◆ INSTRUCTION
Without any pictures, output the records exactly as they are.

[EXERCISE DATA — start]

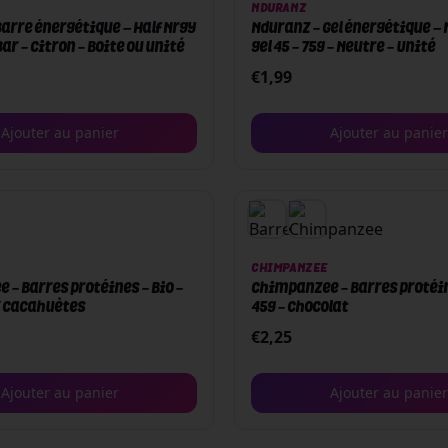
NDURANZ
arre énergétique – Half Nrgy
Nduranz - Gel énergétique – 
Bar - Citron - Boite ou unité
gel 45 - 75g - Neutre - Unité
€
1,99
Ajouter au panier
Ajouter au panier
CHIMPANZEE
- Barres protéines - Bio -
Chimpanzee - Barres protéin
/ Cacahuètes
45g - Chocolat
€
2,25
Ajouter au panier
Ajouter au panier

[EXERCISE DATA — finish]

◆ EXERCISE RESULT
NDURANZ
arre énergétique – Half Nrgy
Nduranz - Gel énergétique – 
Bar - Citron - Boite ou unité
gel 45 - 75g - Neutre - Unité
€
1,99
Ajouter au panier
Ajouter au panier
CHIMPANZEE
- Barres protéines - Bio -
Chimpanzee - Barres protéin
/ Cacahuètes
45g - Chocolat
€
2,25
Ajouter au panier
Ajouter au panier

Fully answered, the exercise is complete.